White Teeth (Chapters 7-9)

Although Zadie Smith constructs Samad as a complex character in relation to Archie, his position in multicultural London society showcases anti-feminism and presents him as the “supermale” of the novel.  Despite two previous feminist movements in the Western world, Samad is an example of the backlash that surmounted in the 80’s responding to the increasing empowerment of women.

Leading up to Chapter Ten, Samad is portrayed as super masculine in his ideas and actions, especially in the way he treats women.  In Chapter Seven, Samad demeans Poppy during one of their meetings by suggesting that the two of them are incapable of discussing or acting any thing other than the “physical.”  In this section of the text, Samad makes Poppy feel as if she does not have the authority to speak about “metaphysical” issues, suggesting that those topics are left for men to talk about (151).   Samad quickly reiterates this point again, when they have a small spat, Poppy’s feelings are obviously hurt, and Samad attempts to make it better by focusing the discussion back to fulfilling his sexual desires, admitting to Poppy that he wants to “spend the night” with her (151).  Poppy is a sex object that Samad uses to his advantage, even though he portrays the affair innocently when asked about having sex.  Samad dehumanizes Poppy again when he ends their affair suddenly (because of his sons), without seeming to care about Poppy’s feelings at all.

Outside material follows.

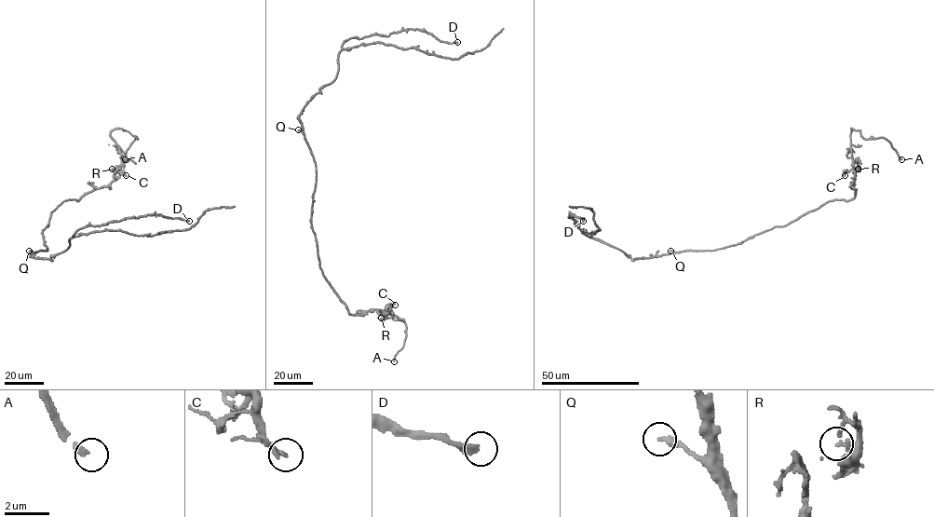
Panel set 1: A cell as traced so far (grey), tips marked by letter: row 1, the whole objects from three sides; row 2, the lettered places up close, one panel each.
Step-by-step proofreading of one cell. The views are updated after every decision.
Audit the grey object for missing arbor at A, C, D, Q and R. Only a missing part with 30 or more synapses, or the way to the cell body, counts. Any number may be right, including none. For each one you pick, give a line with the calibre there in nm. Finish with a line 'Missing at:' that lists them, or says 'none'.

Samad’s disinterest in his wife’s feelings also illuminates him as a patriarch in the novel.  Rather than feeling guilty or thinking about his wife during his meetings with Poppy, Samad again and again focuses on the negative impacts he is having on his two sons.  Samad is worried only about the other two males in his life, and this seems to be majorly for religion’s sake.

Samad as Muslim in the novel dramatically reinforces patriarchal tendencies to need to hold on to tradition and return to the past.  Although a section of the novel attempts to differentiate between religion and tradition, it is intertwined for Samad.  Samad strongly earns for his roots and wishes for his sons to experience and know the tradition of his culture, so much that he sends Migad back to Bengal despite disaster and bloodshed.   For Samad, the power of tradition and knowing one’s culture is more important the potential harm it might cause to his son.  This is an important point in the construction of Samad as a symbol of patriarchy because it displays the attitudes Samad has toward progression and the dichotomies he creates because of it.  Samad views progression as immorality, and the rigid rituals of his religion reinforce the patriarchal fear of women’s empowerment.  Samad ridicules and even beats Alsana because she is not as traditional as he; he accuses her of swallowing England whole (166).  As the physical fight ensues, it becomes more obvious that Samad is resentful to anyone who does not wish to hold onto the roots of their past, even if those roots are tainted by false memories and nostalgia.


1 Comment (+add yours?)

  1. kelseywhelan2013
    Nov 03, 2013 @ 15:41:53

    I agree that the religion of many characters in the novel emphasize patriarchal tendencies, especially in Samad’s treatment of Alsana and Poppy. This treatment of women is also highlighted at the end, as Smith reveals that it wasn’t until December 31, 1999 that Abdul-Mickey opened his doors to women and Samad and Archie were accompanied by their wives for the first time in the pub.